-- Problem requirements --
Reproduce every item below verbatim, line for line.

-- Records --
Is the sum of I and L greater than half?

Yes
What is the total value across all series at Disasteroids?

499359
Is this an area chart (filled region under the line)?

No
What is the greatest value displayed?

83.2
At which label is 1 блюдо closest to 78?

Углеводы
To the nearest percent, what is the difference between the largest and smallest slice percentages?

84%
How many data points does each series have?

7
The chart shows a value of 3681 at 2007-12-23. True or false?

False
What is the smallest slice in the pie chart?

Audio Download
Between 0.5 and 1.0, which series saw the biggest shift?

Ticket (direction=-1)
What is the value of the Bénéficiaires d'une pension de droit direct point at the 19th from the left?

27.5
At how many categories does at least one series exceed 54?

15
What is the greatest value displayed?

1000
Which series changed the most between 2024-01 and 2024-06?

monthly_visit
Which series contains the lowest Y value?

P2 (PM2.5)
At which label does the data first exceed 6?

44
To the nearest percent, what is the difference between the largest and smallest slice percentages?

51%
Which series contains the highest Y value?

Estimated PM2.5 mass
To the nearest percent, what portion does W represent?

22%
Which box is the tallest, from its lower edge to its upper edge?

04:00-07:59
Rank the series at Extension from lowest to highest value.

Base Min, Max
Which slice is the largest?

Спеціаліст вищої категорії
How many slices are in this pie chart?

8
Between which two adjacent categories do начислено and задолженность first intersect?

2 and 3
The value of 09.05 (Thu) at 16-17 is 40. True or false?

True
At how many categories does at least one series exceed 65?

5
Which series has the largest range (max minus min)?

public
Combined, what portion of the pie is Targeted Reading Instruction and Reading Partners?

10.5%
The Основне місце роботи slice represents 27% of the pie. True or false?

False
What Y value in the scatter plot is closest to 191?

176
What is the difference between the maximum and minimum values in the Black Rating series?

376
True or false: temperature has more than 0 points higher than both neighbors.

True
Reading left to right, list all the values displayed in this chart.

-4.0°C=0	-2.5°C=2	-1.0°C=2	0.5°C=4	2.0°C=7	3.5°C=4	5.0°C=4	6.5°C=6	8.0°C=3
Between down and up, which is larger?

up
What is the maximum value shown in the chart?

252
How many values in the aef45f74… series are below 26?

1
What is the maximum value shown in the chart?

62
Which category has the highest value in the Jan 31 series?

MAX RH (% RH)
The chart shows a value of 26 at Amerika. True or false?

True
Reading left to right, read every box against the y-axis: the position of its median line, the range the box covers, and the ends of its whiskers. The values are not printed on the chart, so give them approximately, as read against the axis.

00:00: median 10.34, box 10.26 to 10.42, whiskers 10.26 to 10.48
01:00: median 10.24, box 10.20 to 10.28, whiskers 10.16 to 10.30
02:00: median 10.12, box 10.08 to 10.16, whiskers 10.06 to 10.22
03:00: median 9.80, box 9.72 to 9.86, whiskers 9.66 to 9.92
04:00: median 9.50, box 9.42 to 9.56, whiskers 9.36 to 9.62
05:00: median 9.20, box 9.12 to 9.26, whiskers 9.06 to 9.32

-- Task response --
Is the sum of I and L greater than half?

Yes
What is the total value across all series at Disasteroids?

499359
Is this an area chart (filled region under the line)?

No
What is the greatest value displayed?

83.2
At which label is 1 блюдо closest to 78?

Углеводы
To the nearest percent, what is the difference between the largest and smallest slice percentages?

84%
How many data points does each series have?

7
The chart shows a value of 3681 at 2007-12-23. True or false?

False
What is the smallest slice in the pie chart?

Audio Download
Between 0.5 and 1.0, which series saw the biggest shift?

Ticket (direction=-1)
What is the value of the Bénéficiaires d'une pension de droit direct point at the 19th from the left?

27.5
At how many categories does at least one series exceed 54?

15
What is the greatest value displayed?

1000
Which series changed the most between 2024-01 and 2024-06?

monthly_visit
Which series contains the lowest Y value?

P2 (PM2.5)
At which label does the data first exceed 6?

44
To the nearest percent, what is the difference between the largest and smallest slice percentages?

51%
Which series contains the highest Y value?

Estimated PM2.5 mass
To the nearest percent, what portion does W represent?

22%
Which box is the tallest, from its lower edge to its upper edge?

04:00-07:59
Rank the series at Extension from lowest to highest value.

Base Min, Max
Which slice is the largest?

Спеціаліст вищої категорії
How many slices are in this pie chart?

8
Between which two adjacent categories do начислено and задолженность first intersect?

2 and 3
The value of 09.05 (Thu) at 16-17 is 40. True or false?

True
At how many categories does at least one series exceed 65?

5
Which series has the largest range (max minus min)?

public
Combined, what portion of the pie is Targeted Reading Instruction and Reading Partners?

10.5%
The Основне місце роботи slice represents 27% of the pie. True or false?

False
What Y value in the scatter plot is closest to 191?

176
What is the difference between the maximum and minimum values in the Black Rating series?

376
True or false: temperature has more than 0 points higher than both neighbors.

True
Reading left to right, list all the values displayed in this chart.

-4.0°C=0	-2.5°C=2	-1.0°C=2	0.5°C=4	2.0°C=7	3.5°C=4	5.0°C=4	6.5°C=6	8.0°C=3
Between down and up, which is larger?

up
What is the maximum value shown in the chart?

252
How many values in the aef45f74… series are below 26?

1
What is the maximum value shown in the chart?

62
Which category has the highest value in the Jan 31 series?

MAX RH (% RH)
The chart shows a value of 26 at Amerika. True or false?

True
Reading left to right, read every box against the y-axis: the position of its median line, the range the box covers, and the ends of its whiskers. The values are not printed on the chart, so give them approximately, as read against the axis.

00:00: median 10.34, box 10.26 to 10.42, whiskers 10.26 to 10.48
01:00: median 10.24, box 10.20 to 10.28, whiskers 10.16 to 10.30
02:00: median 10.12, box 10.08 to 10.16, whiskers 10.06 to 10.22
03:00: median 9.80, box 9.72 to 9.86, whiskers 9.66 to 9.92
04:00: median 9.50, box 9.42 to 9.56, whiskers 9.36 to 9.62
05:00: median 9.20, box 9.12 to 9.26, whiskers 9.06 to 9.32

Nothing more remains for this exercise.